I think Youtube has issues shoe-horning both systems into one monetization scheme. I think this is mostly a problem of inertia but either they need to make things more stable for their professional creators or someone else needs to build a better platform for these pros.


> 2 youtubes

There’s a whole ecosystem of niche review channels that have decent but transient viewership.

For instance some chromebook reviewing channel posts reviews of almost every chromebook coming out to market. There might be some people subscribing to that, but the bulk of the views will be from search results, and only for 3 or 4 videos per viewer (once they make their buying decision they’re done).

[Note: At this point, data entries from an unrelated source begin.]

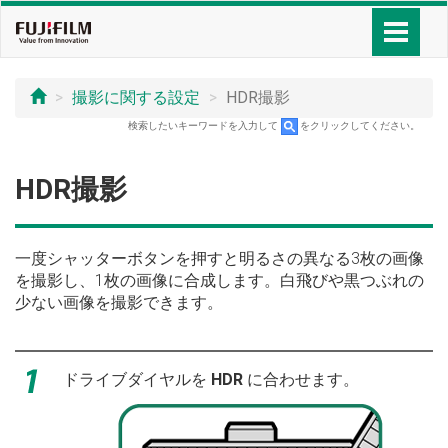
撮影に関する設定
HDR撮影
検索したいキーワードを入力して
をクリックしてください。
HDR撮影
一度シャッターボタンを押すと明るさの異なる3枚の画像
を撮影し、1枚の画像に合成します。白飛びや黒つぶれの
少ない画像を撮影できます。
ドライブダイヤルを
HDR
に合わせます。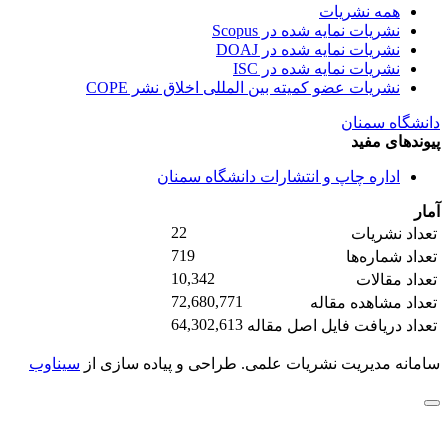
همه نشریات
نشریات نمایه شده در Scopus
نشریات نمایه شده در DOAJ
نشریات نمایه شده در ISC
نشریات عضو کمیته بین المللی اخلاق نشر COPE
دانشگاه سمنان
پیوندهای مفید
اداره چاپ و انتشارات دانشگاه سمنان
آمار
22
تعداد نشریات
719
تعداد شماره‌ها
10,342
تعداد مقالات
72,680,771
تعداد مشاهده مقاله
64,302,613
تعداد دریافت فایل اصل مقاله
سامانه مدیریت نشریات علمی.
طراحی و پیاده سازی از
سیناوب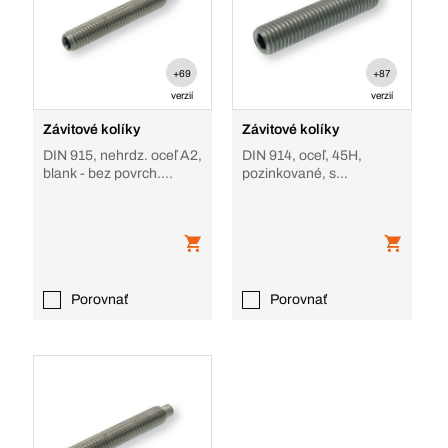
+69
+87
verzií
verzií
Závitové kolíky
Závitové kolíky
DIN 915, nehrdz. oceľ A2,
DIN 914, oceľ, 45H,
blank - bez povrch.
pozinkované, s
úpravy, s osadeným
kužeľovým hrotom
hrotom
Porovnať
Porovnať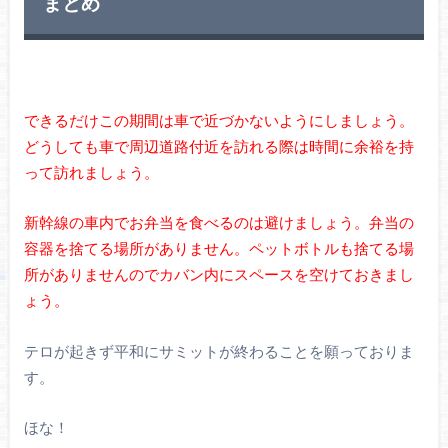
まとめ
できるだけこの期間は車で近づかないようにしましょう。
どうしても車で周辺道路付近を訪れる際は時間に余裕を持
って訪れましょう。
新幹線の車内でお弁当を食べるのは避けましょう。弁当の
容器を捨てる場所がありません。ペットボトルも捨てる場
所がありませんのでカバン内にスペースを空けておきまし
ょう。
テロが起きず平和にサミットが終わることを願っておりま
す。
ほな！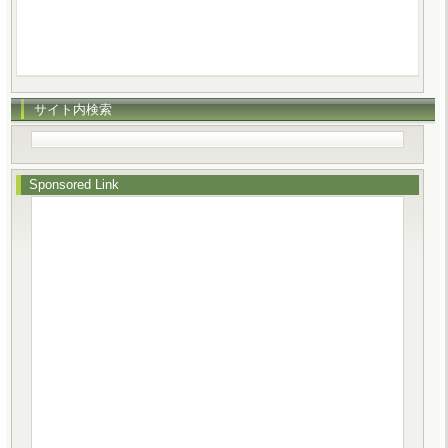
サイト内検索
Sponsored Link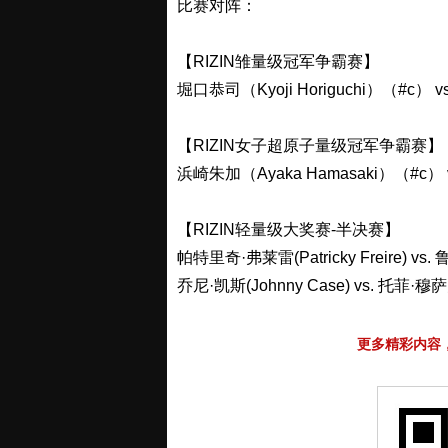
比赛对阵：
【RIZIN雏量级冠军争霸赛】
堀口恭司（Kyoji Horiguchi）（#c） v
【RIZIN女子超原子量级冠军争霸赛】
浜崎朱加（Ayaka Hamasaki）（#c） 
【RIZIN轻量级大奖赛-半决赛】
帕特里奇·弗莱雷(Patricky Freire) vs
乔尼·凯斯(Johnny Case) vs. 托菲·穆萨夫
更多精彩内容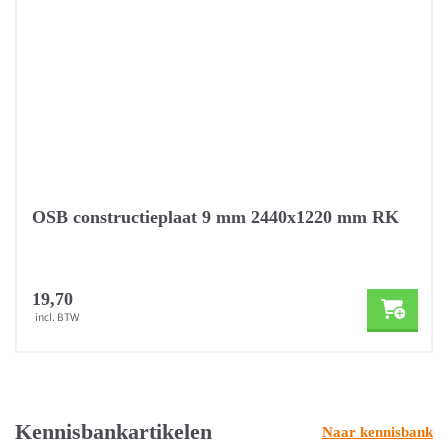
OSB constructieplaat 9 mm 2440x1220 mm RK
19,70
incl. BTW
Kennisbankartikelen
Naar kennisbank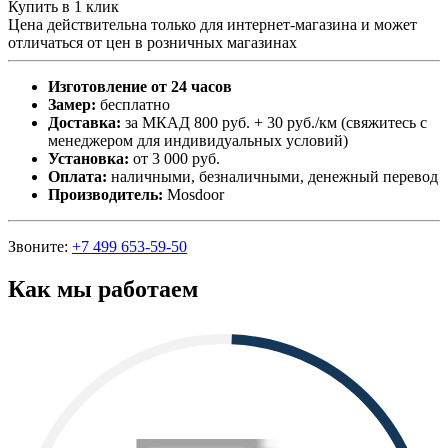
Купить в 1 клик
Цена действительна только для интернет-магазина и может
отличаться от цен в розничных магазинах
Изготовление от 24 часов
Замер:
бесплатно
Доставка:
за МКАД 800 руб. + 30 руб./км (свяжитесь с
менеджером для индивидуальных условий)
Установка:
от 3 000 руб.
Оплата:
наличными, безналичными, денежный перевод
Производитель:
Mosdoor
Звоните:
+7 499 653-59-50
Как мы работаем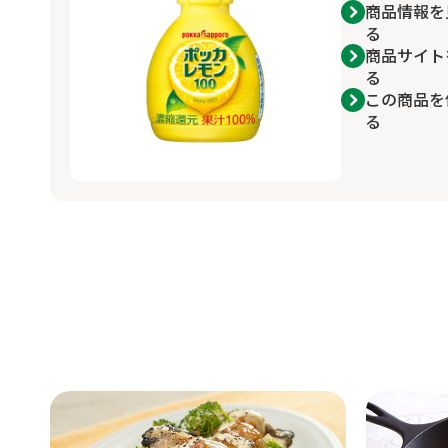
商品情報を
る
商品サイト
る
この商品を
る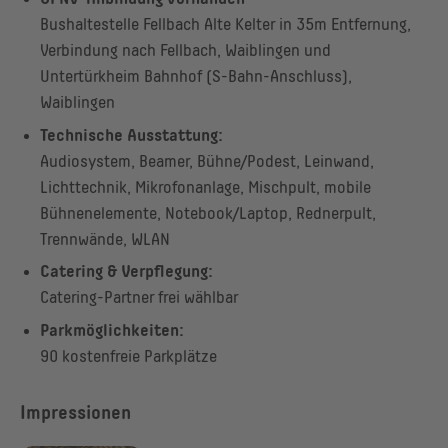
Bushaltestelle Fellbach Alte Kelter in 35m Entfernung,
Verbindung nach Fellbach, Waiblingen und
Untertürkheim Bahnhof (S-Bahn-Anschluss),
Waiblingen
Technische Ausstattung:
Audiosystem, Beamer, Bühne/Podest, Leinwand,
Lichttechnik, Mikrofonanlage, Mischpult, mobile
Bühnenelemente, Notebook/Laptop, Rednerpult,
Trennwände, WLAN
Catering & Verpflegung:
Catering-Partner frei wählbar
Parkmöglichkeiten:
90 kostenfreie Parkplätze
Impressionen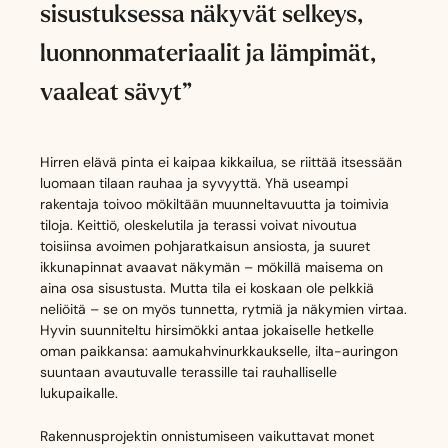
sisustuksessa näkyvät selkeys,
luonnonmateriaalit ja lämpimät,
vaaleat sävyt”
Hirren elävä pinta ei kaipaa kikkailua, se riittää itsessään
luomaan tilaan rauhaa ja syvyyttä. Yhä useampi
rakentaja toivoo mökiltään muunneltavuutta ja toimivia
tiloja. Keittiö, oleskelutila ja terassi voivat nivoutua
toisiinsa avoimen pohjaratkaisun ansiosta, ja suuret
ikkunapinnat avaavat näkymän – mökillä maisema on
aina osa sisustusta. Mutta tila ei koskaan ole pelkkiä
neliöitä – se on myös tunnetta, rytmiä ja näkymien virtaa.
Hyvin suunniteltu hirsimökki antaa jokaiselle hetkelle
oman paikkansa: aamukahvinurkkaukselle, ilta-auringon
suuntaan avautuvalle terassille tai rauhalliselle
lukupaikalle.
Rakennusprojektin onnistumiseen vaikuttavat monet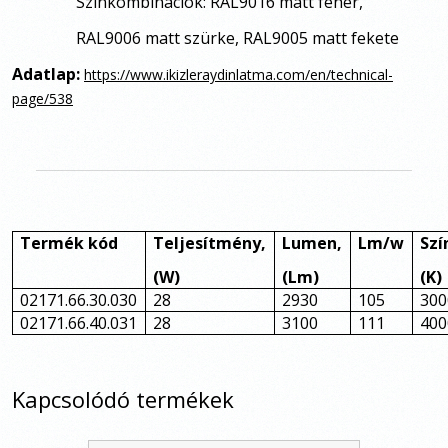
Színkombinációk: RAL9016 matt fehér,
RAL9006 matt szürke, RAL9005 matt fekete
Adatlap:
https://www.ikizleraydinlatma.com/en/technical-
page/538
Termék kód
Teljesítmény,
Lumen,
Lm/w
Szí
(W)
(Lm)
(K)
02171.66.30.030
28
2930
105
300
02171.66.40.031
28
3100
111
400
Kapcsolódó termékek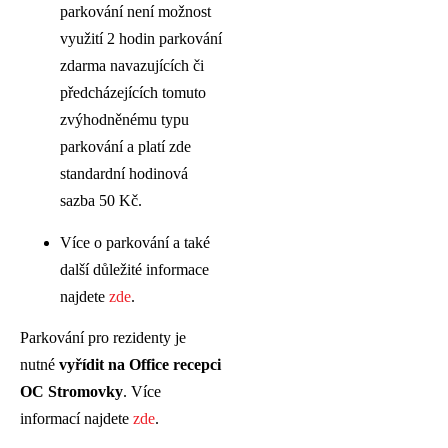
parkování není možnost
využití 2 hodin parkování
zdarma navazujících či
předcházejících tomuto
zvýhodněnému typu
parkování a platí zde
standardní hodinová
sazba 50 Kč.
Více o parkování a také
další důležité informace
najdete
zde
.
Parkování pro rezidenty je
nutné
vyřídit na Office recepci
OC Stromovky
. Více
informací najdete
zde
.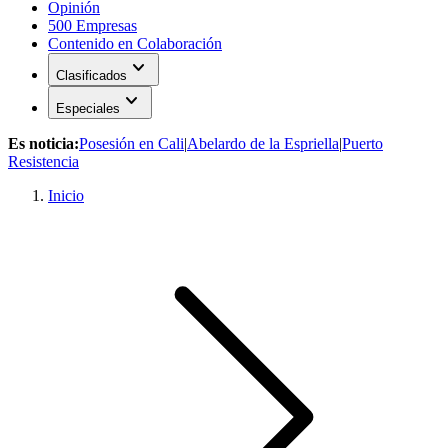
Opinión
500 Empresas
Contenido en Colaboración
expand_more
Clasificados
expand_more
Especiales
Es noticia:
Posesión en Cali
|
Abelardo de la Espriella
|
Puerto
Resistencia
Inicio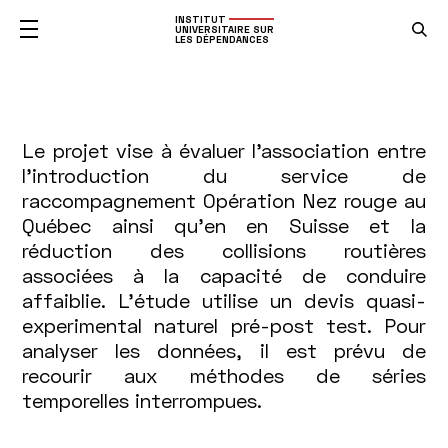
INSTITUT
UNIVERSITAIRE SUR
LES DÉPENDANCES
Association
Le projet vise à évaluer l'association entre
l'introduction du service de
entre
raccompagnement Opération Nez rouge au
Québec ainsi qu'en en Suisse et la
l'introduction
réduction des collisions routières
des
associées à la capacité de conduire
affaiblie. L'étude utilise un devis quasi-
services
experimental naturel pré-post test. Pour
analyser les données, il est prévu de
de
recourir aux méthodes de séries
raccompagnement
temporelles interrompues.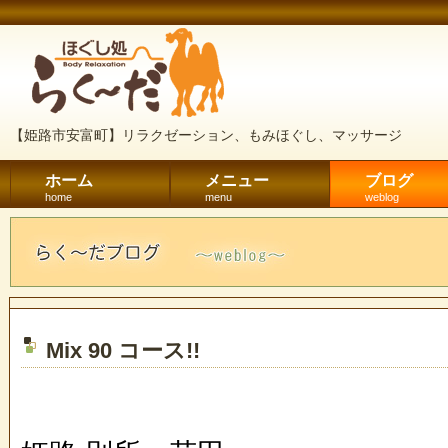
【姫路市安富町】リラクゼーション、もみほぐし、マッサージ
ホーム
メニュー
ブログ
home
menu
weblog
Mix 90 コース!!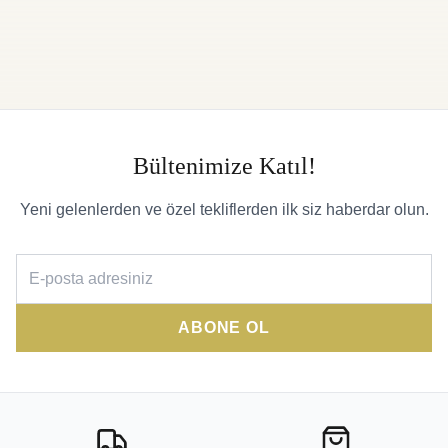
Bültenimize Katıl!
Yeni gelenlerden ve özel tekliflerden ilk siz haberdar olun.
ABONE OL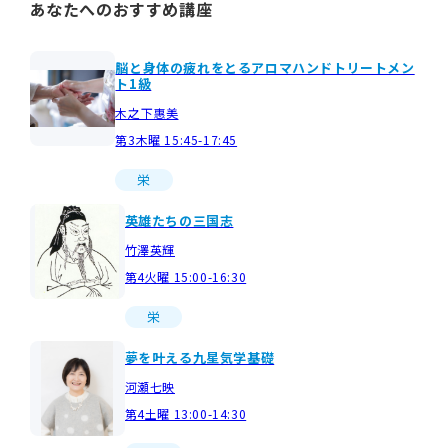
あなたへのおすすめ講座
脳と身体の疲れをとるアロマハンドトリートメン
ト1級
木之下惠美
第3木曜 15:45-17:45
栄
英雄たちの三国志
竹澤英輝
第4火曜 15:00-16:30
栄
夢を叶える九星気学基礎
河瀬七映
第4土曜 13:00-14:30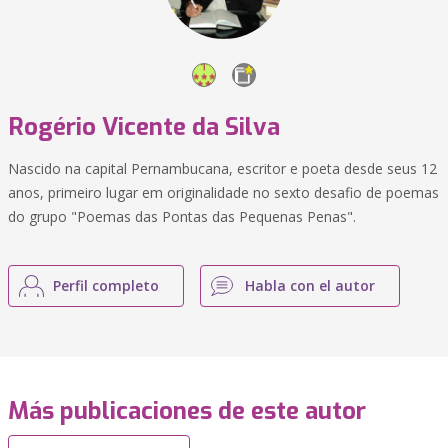
Rogério Vicente da Silva
Nascido na capital Pernambucana, escritor e poeta desde seus 12
anos, primeiro lugar em originalidade no sexto desafio de poemas
do grupo "Poemas das Pontas das Pequenas Penas".
Perfil completo
Habla con el autor
Más publicaciones de este autor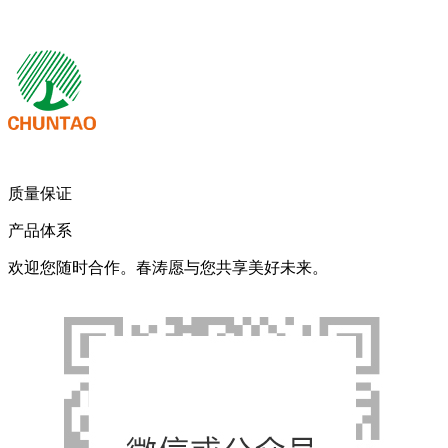
我们期待您的来电！
质量保证
产品体系
欢迎您随时合作。春涛愿与您共享美好未来。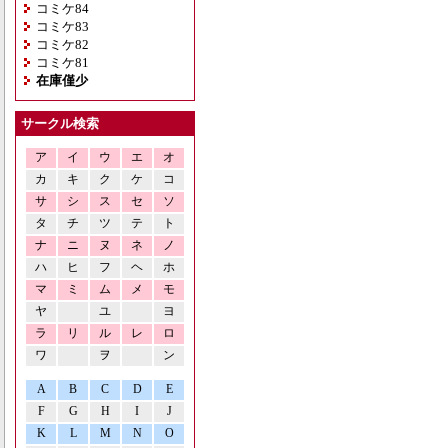
コミケ84
コミケ83
コミケ82
コミケ81
在庫僅少
サークル検索
ア
イ
ウ
エ
オ
カ
キ
ク
ケ
コ
サ
シ
ス
セ
ソ
タ
チ
ツ
テ
ト
ナ
ニ
ヌ
ネ
ノ
ハ
ヒ
フ
ヘ
ホ
マ
ミ
ム
メ
モ
ヤ
ユ
ヨ
ラ
リ
ル
レ
ロ
ワ
ヲ
ン
A
B
C
D
E
F
G
H
I
J
K
L
M
N
O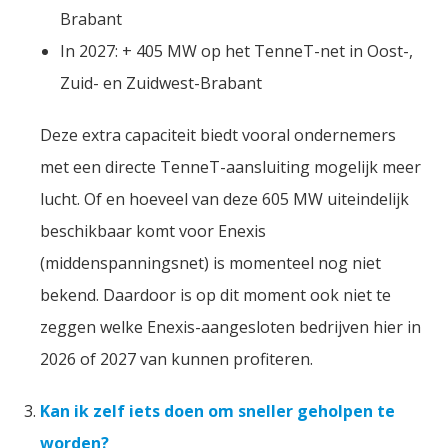
Brabant
In 2027: + 405 MW op het TenneT-net in Oost-,
Zuid- en Zuidwest-Brabant
Deze extra capaciteit biedt vooral ondernemers
met een directe TenneT-aansluiting mogelijk meer
lucht. Of en hoeveel van deze 605 MW uiteindelijk
beschikbaar komt voor Enexis
(middenspanningsnet) is momenteel nog niet
bekend. Daardoor is op dit moment ook niet te
zeggen welke Enexis-aangesloten bedrijven hier in
2026 of 2027 van kunnen profiteren.
Kan ik zelf iets doen om sneller geholpen te
worden?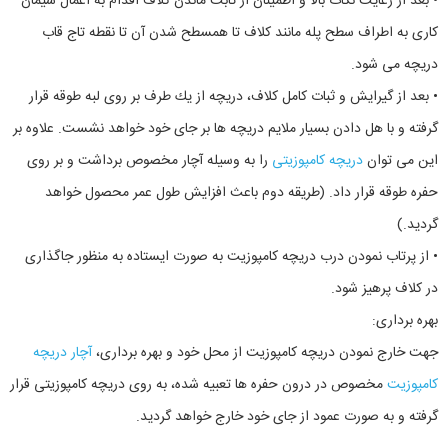
• بعد از رعايت نكات بالا و اطمينان از ثابت ماندن كلاف اقدام به اعمال سيمان
كاری به اطراف سطح پله مانند كلاف تا همسطح شدن آن تا نقطه تاج قاب
دريچه می شود.
• بعد از گيرايش و ثبات كامل كلاف، دريچه از يك طرف بر روی لبه طوقه قرار
گرفته و با هل دادن بسيار ملايم دريچه ها بر جای خود خواهد نشست. علاوه بر
اين می توان
دريچه کامپوزیتی
را به وسيله آچار مخصوص برداشت و بر روی
حفره طوقه قرار داد. (طريقه دوم باعث افزايش طول عمر محصول خواهد
گرديد.)
• از پرتاب نمودن درب دريچه کامپوزیت به صورت ايستاده به منظور جاگذاری
در كلاف پرهيز شود.
بهره برداری:
جهت خارج نمودن دريچه کامپوزیت از محل خود و بهره برداری،
آچار دریچه
کامپوزیت
مخصوص در درون حفره ها تعبيه شده، به روی دريچه کامپوزیتی قرار
گرفته و به صورت عمود از جای خود خارج خواهد گرديد.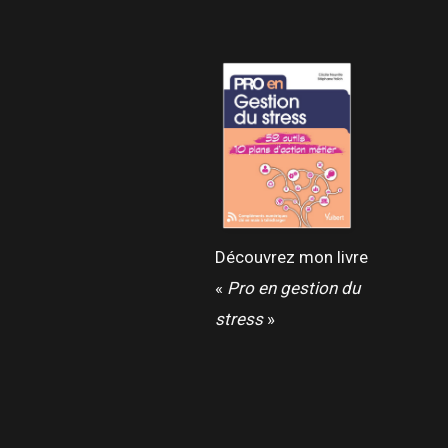
Découvrez mon livre
«
Pro en gestion du
stress
»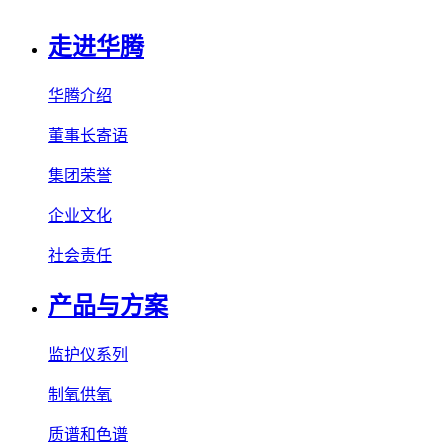
走进华腾
华腾介绍
董事长寄语
集团荣誉
企业文化
社会责任
产品与方案
监护仪系列
制氧供氧
质谱和色谱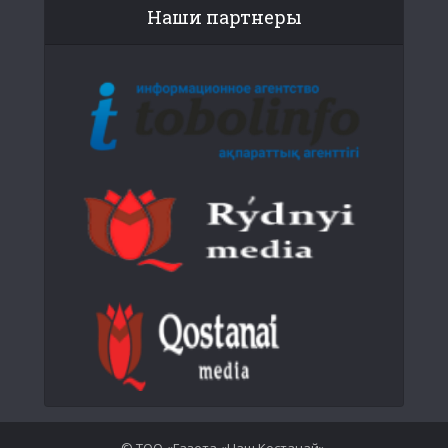
Наши партнеры
© ТОО «Газета «Наш Костанай».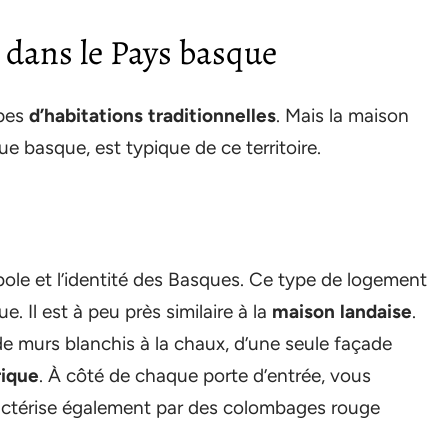
dans le Pays basque
ypes
d’habitations traditionnelles
. Mais la maison
 basque, est typique de ce territoire.
ole et l’identité des Basques. Ce type de logement
. Il est à peu près similaire à la
maison landaise
.
 de murs blanchis à la chaux, d’une seule façade
rique
. À côté de chaque porte d’entrée, vous
aractérise également par des colombages rouge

That’s an example I could think of on the spot, but there are many many facets of youtube that have a decent traffic with no allegiance from the viewer. They also survive by managing in-content ads themselves, having affiliates or any other system external to youtube, but youtube ads must still represent something to them.


Not really. The requirements for monetisation are 1000 subscribers and 4000 hours of watch time in the last year. They're not the easiest numbers in the world to reach for new YouTubers, but they're also not beyond many amateur creators either. I know many people on the platform who reached/far surpassed that without much in the way of video production/editing knowledge and no budget whatsoever.


That situation seems to be the case already - Professional YouTubers are the ones pulling in big view counts and so receiving the lion's share of the revenue. Yet there are millions of tiny contributors doing it for non-monetary reasons.

This situation is also true on Twitch. For every big streamer pulling >1k viewers per stream, there's thousands of small streamers with <10.

Youtube has already made a token effort to mimicing this with the 'join' button, but right now that more patron-centric revenue model looks to be a short- and medium-term winning formula. Youtube would likely benefit from pursuing it.


> In the current system, all video can be monetized

To monetize your video you need to have 1000 subscribers and 4000 hours of watch time in the past 12 months.